→ Text section:
The Long-Playing EP is the fourth and final record from Atlanta rock group Y-O-U, released in July 2009. It consists of five new tracks and eight tracks taken from previous Y-O-U releases; the new songs originally having been intended for a 2008 album which fell through. According to lead singer Nick Niespodziani, the first three of the new songs from The Long-Playing EP were also planned to appear on a new LP to be released in 2010; however, the retirement of Y-O-U renders that plan moot.

→ To be done:
a - Using the text on The Long-Playing EP, answer these:
(i) In what month and year was the record released?
(ii) How many of its tracks were taken from earlier Y-O-U releases?
(iii) Who is named as the group's lead singer?
b - Please reproduce, word for word, everything in the text on The Long-Playing EP from "The Long-Playing EP is" down to "that plan moot.".
c - Summarize the text on The Long-Playing EP in two sentences.

→ Extracted material:
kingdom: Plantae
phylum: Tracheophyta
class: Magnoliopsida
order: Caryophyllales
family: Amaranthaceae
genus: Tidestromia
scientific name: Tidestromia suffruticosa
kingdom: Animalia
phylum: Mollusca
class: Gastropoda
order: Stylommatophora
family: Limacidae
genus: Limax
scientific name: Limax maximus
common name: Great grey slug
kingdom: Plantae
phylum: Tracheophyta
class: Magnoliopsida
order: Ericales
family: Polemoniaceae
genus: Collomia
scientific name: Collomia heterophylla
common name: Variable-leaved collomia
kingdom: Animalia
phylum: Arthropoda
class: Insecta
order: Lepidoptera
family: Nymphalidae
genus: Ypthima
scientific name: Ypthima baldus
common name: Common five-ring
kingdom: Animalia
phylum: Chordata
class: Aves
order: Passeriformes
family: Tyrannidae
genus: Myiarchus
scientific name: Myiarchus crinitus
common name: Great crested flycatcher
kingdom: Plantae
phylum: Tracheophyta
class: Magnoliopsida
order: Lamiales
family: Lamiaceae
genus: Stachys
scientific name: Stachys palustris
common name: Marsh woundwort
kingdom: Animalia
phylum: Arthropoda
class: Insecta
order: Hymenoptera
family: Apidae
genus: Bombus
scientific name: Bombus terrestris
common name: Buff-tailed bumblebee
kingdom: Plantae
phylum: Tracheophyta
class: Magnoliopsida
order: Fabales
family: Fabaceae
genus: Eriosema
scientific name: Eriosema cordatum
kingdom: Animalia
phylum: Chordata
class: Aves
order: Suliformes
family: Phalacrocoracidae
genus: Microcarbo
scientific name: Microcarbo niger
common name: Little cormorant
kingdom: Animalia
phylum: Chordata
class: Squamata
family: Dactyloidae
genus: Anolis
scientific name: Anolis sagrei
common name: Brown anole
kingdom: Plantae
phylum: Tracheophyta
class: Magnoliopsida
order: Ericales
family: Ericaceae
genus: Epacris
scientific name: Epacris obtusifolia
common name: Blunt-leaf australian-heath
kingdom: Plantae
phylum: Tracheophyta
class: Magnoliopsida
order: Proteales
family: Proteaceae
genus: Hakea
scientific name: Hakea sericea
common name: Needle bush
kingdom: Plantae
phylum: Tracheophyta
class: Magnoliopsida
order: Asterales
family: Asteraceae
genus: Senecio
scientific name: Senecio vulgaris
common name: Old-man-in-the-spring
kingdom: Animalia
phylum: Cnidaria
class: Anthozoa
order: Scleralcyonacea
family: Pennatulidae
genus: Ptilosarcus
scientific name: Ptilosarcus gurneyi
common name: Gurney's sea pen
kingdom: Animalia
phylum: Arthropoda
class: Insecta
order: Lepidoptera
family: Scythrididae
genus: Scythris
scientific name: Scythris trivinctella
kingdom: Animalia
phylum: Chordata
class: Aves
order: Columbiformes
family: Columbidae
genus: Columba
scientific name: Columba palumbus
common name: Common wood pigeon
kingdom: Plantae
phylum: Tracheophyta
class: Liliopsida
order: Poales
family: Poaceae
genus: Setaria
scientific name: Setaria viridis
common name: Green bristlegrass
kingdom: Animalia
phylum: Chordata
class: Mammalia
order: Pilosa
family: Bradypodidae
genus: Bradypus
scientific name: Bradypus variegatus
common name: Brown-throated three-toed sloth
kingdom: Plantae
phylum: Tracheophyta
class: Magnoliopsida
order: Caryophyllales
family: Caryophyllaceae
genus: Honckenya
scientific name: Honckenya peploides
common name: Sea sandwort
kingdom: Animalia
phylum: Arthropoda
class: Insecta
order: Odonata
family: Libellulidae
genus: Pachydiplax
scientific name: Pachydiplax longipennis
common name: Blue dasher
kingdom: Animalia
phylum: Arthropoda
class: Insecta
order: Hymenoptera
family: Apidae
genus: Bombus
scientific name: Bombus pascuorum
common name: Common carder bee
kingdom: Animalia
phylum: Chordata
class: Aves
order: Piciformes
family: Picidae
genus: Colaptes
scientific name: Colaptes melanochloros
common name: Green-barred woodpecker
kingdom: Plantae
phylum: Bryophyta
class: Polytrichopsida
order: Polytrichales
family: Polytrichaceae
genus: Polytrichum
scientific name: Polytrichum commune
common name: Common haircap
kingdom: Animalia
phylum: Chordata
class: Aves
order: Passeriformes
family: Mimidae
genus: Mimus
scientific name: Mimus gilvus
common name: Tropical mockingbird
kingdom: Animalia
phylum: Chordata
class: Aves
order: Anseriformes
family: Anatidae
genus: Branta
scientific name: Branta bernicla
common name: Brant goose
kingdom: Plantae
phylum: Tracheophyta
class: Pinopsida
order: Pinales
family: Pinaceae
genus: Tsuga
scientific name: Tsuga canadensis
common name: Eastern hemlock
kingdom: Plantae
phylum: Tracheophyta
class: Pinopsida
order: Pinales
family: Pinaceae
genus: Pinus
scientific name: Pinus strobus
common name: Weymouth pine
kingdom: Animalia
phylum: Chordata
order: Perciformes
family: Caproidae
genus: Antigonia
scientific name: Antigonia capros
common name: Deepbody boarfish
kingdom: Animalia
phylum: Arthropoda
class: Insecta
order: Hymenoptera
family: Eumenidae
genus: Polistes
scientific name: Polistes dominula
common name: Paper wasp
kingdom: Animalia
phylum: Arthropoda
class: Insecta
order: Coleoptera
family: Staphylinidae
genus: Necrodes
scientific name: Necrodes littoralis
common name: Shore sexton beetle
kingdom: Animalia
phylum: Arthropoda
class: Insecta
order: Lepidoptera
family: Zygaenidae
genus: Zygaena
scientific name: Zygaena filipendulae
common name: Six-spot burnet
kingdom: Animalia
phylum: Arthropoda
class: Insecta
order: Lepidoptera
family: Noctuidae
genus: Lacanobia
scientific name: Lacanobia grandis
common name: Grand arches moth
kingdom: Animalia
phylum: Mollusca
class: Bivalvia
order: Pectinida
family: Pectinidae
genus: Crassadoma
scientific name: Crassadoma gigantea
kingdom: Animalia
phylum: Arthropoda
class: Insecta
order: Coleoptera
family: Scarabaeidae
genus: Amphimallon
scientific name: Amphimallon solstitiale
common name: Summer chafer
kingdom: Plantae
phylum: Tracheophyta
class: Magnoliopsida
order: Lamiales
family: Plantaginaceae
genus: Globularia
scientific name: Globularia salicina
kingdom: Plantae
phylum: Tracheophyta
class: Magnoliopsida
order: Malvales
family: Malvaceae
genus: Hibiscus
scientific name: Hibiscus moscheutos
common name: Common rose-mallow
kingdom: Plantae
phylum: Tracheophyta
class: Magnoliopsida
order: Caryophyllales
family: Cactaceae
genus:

→ Results in order:
a -
(i) July 2009
(ii) Eight
(iii) Nick Niespodziani

b -
The Long-Playing EP is the fourth and final record from Atlanta rock group Y-O-U, released in July 2009. It consists of five new tracks and eight tracks taken from previous Y-O-U releases; the new songs originally having been intended for a 2008 album which fell through. According to lead singer Nick Niespodziani, the first three of the new songs from The Long-Playing EP were also planned to appear on a new LP to be released in 2010; however, the retirement of Y-O-U renders that plan moot.

c - The Long-Playing EP, released in July 2009, is the fourth and final record from Atlanta rock group Y-O-U and combines five new tracks with eight from earlier releases. The new songs were first meant for a 2008 album that fell through, and a plan to put three of them on a 2010 LP was made moot by the group's retirement.